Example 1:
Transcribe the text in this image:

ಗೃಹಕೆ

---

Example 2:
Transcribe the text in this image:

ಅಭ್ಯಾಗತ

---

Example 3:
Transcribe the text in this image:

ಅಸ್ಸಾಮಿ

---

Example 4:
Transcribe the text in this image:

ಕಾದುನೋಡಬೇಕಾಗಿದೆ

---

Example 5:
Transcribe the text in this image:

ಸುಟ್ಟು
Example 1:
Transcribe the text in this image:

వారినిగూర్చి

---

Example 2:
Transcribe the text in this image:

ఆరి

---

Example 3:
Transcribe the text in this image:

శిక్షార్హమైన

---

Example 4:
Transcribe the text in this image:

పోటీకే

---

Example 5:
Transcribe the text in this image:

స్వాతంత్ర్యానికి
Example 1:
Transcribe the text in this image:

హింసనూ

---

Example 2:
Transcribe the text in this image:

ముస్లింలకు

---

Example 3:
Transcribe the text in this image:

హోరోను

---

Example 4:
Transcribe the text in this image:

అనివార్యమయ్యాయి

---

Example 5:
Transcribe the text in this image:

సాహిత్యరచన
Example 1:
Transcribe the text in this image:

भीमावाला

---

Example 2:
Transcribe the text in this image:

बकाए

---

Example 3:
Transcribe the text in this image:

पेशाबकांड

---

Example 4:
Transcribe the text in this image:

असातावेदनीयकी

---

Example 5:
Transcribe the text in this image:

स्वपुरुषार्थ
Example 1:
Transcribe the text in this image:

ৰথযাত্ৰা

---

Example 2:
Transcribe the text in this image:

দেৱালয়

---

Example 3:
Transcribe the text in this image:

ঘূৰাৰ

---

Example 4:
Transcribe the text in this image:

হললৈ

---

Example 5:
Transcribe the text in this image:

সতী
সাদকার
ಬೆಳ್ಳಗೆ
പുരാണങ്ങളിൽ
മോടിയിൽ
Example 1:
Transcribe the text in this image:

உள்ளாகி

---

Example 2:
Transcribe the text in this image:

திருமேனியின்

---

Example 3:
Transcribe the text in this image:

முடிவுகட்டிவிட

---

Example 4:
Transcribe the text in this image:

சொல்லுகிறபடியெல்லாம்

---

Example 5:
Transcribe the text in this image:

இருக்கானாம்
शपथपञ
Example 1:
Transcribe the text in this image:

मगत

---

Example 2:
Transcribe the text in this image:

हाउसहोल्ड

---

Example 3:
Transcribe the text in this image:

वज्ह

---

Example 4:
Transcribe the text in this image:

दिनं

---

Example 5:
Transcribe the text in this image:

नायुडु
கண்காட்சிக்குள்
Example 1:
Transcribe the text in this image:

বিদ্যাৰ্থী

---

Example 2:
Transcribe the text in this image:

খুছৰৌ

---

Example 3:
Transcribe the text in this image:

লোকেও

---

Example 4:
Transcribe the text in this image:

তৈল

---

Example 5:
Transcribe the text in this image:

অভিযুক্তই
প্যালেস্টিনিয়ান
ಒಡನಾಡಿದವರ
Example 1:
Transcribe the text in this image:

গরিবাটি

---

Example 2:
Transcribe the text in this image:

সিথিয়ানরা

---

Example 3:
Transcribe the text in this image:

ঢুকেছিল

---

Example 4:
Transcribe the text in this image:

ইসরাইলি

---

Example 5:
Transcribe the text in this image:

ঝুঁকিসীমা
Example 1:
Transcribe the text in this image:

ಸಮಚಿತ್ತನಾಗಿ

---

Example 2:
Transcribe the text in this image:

◆ ◆ ◆ ◆ ◆ ◆ ◆

Modifiez la liste entière en remplaçant « Transcribe » par « Copy », sans rien changer d'autre.

• **RÉPONSE**:
Example 1:
Copy the text in this image:

ಗೃಹಕೆ

---

Example 2:
Copy the text in this image:

ಅಭ್ಯಾಗತ

---

Example 3:
Copy the text in this image:

ಅಸ್ಸಾಮಿ

---

Example 4:
Copy the text in this image:

ಕಾದುನೋಡಬೇಕಾಗಿದೆ

---

Example 5:
Copy the text in this image:

ಸುಟ್ಟು
Example 1:
Copy the text in this image:

వారినిగూర్చి

---

Example 2:
Copy the text in this image:

ఆరి

---

Example 3:
Copy the text in this image:

శిక్షార్హమైన

---

Example 4:
Copy the text in this image:

పోటీకే

---

Example 5:
Copy the text in this image:

స్వాతంత్ర్యానికి
Example 1:
Copy the text in this image:

హింసనూ

---

Example 2:
Copy the text in this image:

ముస్లింలకు

---

Example 3:
Copy the text in this image:

హోరోను

---

Example 4:
Copy the text in this image:

అనివార్యమయ్యాయి

---

Example 5:
Copy the text in this image:

సాహిత్యరచన
Example 1:
Copy the text in this image:

भीमावाला

---

Example 2:
Copy the text in this image:

बकाए

---

Example 3:
Copy the text in this image:

पेशाबकांड

---

Example 4:
Copy the text in this image:

असातावेदनीयकी

---

Example 5:
Copy the text in this image:

स्वपुरुषार्थ
Example 1:
Copy the text in this image:

ৰথযাত্ৰা

---

Example 2:
Copy the text in this image:

দেৱালয়

---

Example 3:
Copy the text in this image:

ঘূৰাৰ

---

Example 4:
Copy the text in this image:

হললৈ

---

Example 5:
Copy the text in this image:

সতী
সাদকার
ಬೆಳ್ಳಗೆ
പുരാണങ്ങളിൽ
മോടിയിൽ
Example 1:
Copy the text in this image:

உள்ளாகி

---

Example 2:
Copy the text in this image:

திருமேனியின்

---

Example 3:
Copy the text in this image:

முடிவுகட்டிவிட

---

Example 4:
Copy the text in this image:

சொல்லுகிறபடியெல்லாம்

---

Example 5:
Copy the text in this image:

இருக்கானாம்
शपथपञ
Example 1:
Copy the text in this image:

मगत

---

Example 2:
Copy the text in this image:

हाउसहोल्ड

---

Example 3:
Copy the text in this image:

वज्ह

---

Example 4:
Copy the text in this image:

दिनं

---

Example 5:
Copy the text in this image:

नायुडु
கண்காட்சிக்குள்
Example 1:
Copy the text in this image:

বিদ্যাৰ্থী

---

Example 2:
Copy the text in this image:

খুছৰৌ

---

Example 3:
Copy the text in this image:

লোকেও

---

Example 4:
Copy the text in this image:

তৈল

---

Example 5:
Copy the text in this image:

অভিযুক্তই
প্যালেস্টিনিয়ান
ಒಡನಾಡಿದವರ
Example 1:
Copy the text in this image:

গরিবাটি

---

Example 2:
Copy the text in this image:

সিথিয়ানরা

---

Example 3:
Copy the text in this image:

ঢুকেছিল

---

Example 4:
Copy the text in this image:

ইসরাইলি

---

Example 5:
Copy the text in this image:

ঝুঁকিসীমা
Example 1:
Copy the text in this image:

ಸಮಚಿತ್ತನಾಗಿ

---

Example 2:
Copy the text in this image:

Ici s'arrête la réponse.